Javier Riera. TEORÍA DE LA NUBE - 2
26 de diciembre de 1998
Galería Arco Romano. Medinaceli
Javier Riera, en los años azules de su infancia asturiana, miraba el paisaje levantando la cabeza y veía más cielo que tierra, más nubes que montañas. Le atraía la volubilidad de los gases imperfectos y desdeñaba la tozuda definición de los cuerpos sólidos. Así fue interiorizando un universo de cielos impuros y dramáticos, cargados de nubes sulfurosas y de falsas estrellas fugaces escapadas de los crisoles de las fábricas.
Ahora, desde su estudio de Barajas, observa la lenta metamorfosis de los cúmulos y la agonía de los últimos estratos del horizonte. Al tiempo que pinta sigue mirando al firmamento bajo el retumbo de los aviones, persiguiendo sus estelas ígneas y sus luces nocturnas, buscando a los fantasmas a la hora precisa y observando el mundo a través de una gran lente de humo con olor a queroseno.
Riera lleva también en su interior el bagaje de dos siglos de nubes pictóricas que van desde los agitados celajes de Constable y de Turner hasta los dudosamente serenos de Friedrich. Sobre esta herencia romántica y secreta, articula brillantemente un vocabulario enraizado en el Expresionismo Abstracto Americano. De aquellos míticos irascibles conserva, sobre todo, la violencia azarosa de los action painters, pero también la carga de intensa meditación de los color field painters.
La pintura de Javier Riera no es el resultado previsto de procesos sabidos y verificados, ni el fruto de una aplicada y cuidadosa dedicación, sino un ejercicio de alto riesgo donde el pintor, enfrentándose al vértigo de asomarse al abismo, controla sus gestos y el discurrir de los líquidos por el lienzo, mientras conjura las veleidades del azar.
A veces, el dinamismo compositivo y la energía cromática, producen tal sensación de furia e ímpetu, que se siente el temblor de las tensiones que mantienen los elementos plásticos. Nubarrones, a punto de convertirse en monstruos, se enfrentan en silencio o libran batallas caóticas y violentas. Hay manchas insolentes que provocan e intimidan, y trazos agresivos como navajas que atacan salvajemente y abren heridas en el costado del cosmos.

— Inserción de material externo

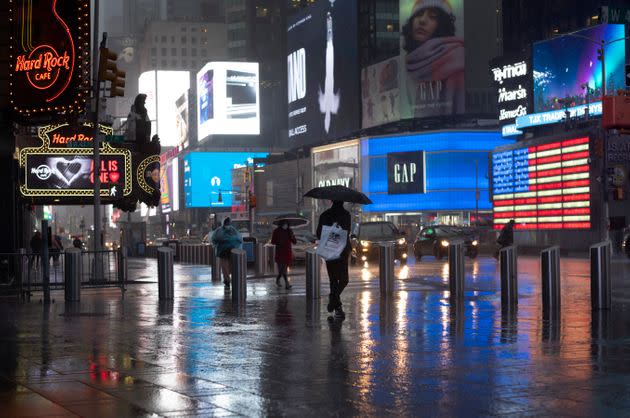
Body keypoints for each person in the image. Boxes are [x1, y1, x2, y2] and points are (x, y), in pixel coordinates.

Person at [401, 0, 465, 117]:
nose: (422, 20)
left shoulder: (456, 58)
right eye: (418, 15)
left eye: (432, 17)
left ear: (442, 24)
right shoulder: (409, 64)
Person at [316, 200, 351, 319]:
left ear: (332, 201)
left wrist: (330, 231)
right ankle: (335, 304)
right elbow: (347, 232)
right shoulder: (346, 215)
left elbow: (318, 233)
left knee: (333, 280)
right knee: (344, 279)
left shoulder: (324, 215)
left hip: (329, 250)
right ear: (343, 201)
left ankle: (334, 302)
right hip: (342, 250)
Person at [211, 217, 243, 288]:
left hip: (223, 251)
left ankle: (227, 280)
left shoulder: (219, 230)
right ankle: (232, 278)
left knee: (224, 266)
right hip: (233, 250)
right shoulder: (234, 230)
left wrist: (217, 244)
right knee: (232, 266)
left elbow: (214, 239)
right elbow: (240, 239)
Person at [271, 220, 297, 290]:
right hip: (279, 252)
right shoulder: (276, 231)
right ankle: (287, 284)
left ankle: (278, 280)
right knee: (282, 269)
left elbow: (294, 242)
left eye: (286, 224)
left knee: (283, 269)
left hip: (287, 252)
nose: (285, 226)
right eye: (284, 224)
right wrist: (279, 241)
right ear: (281, 224)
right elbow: (273, 242)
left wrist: (292, 236)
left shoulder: (289, 231)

Bajo el plano gestual y expresionista, materializado en los grafismos, los empastes -a veces de poderosa e inquietante presencia- y los dripping, existe otro nivel más sereno que se muestra a través de los grandes velos traslúcidos. Son precisamente estas manchas amplias y líquidas las que dan lugar a la adscripción del artista a la corriente que se ha dado en llamar lirismo, concepto que aquí no se refiere a la noción literaria del sentimiento sino a la caracterización de ciertos pintores abstractos que manejan con sutileza una materia predominantemente ligera. Riera administra con libertad y frescura un óleo muy fluido del que obtiene admirables resultados, entre ellos los efectos de aguas y de emulsión, astucias surgidas de la chistera de ese mago de la pintura que es Julian Schnabel.
En algunas obras de esta exposición, el lejano y difuso mundo situado tras el cristal imaginario donde el pintor deja la huella de sus gestos, parece hacerse más próximo y tangible, más habitable y menos dramático. En esos fondos, por primera vez en mucho tiempo, se percibe la cercanía de lo terrestre, como si el pintor estuviera a punto de alcanzar una playa nocturna y silenciosa. Tal vez sea el anuncio de una reconciliación con el mundo de lo visible, la señal que apunta hacia nuevos caminos por los que, sin duda, Javier Riera seguirá ampliando las posibilidades de la pintura.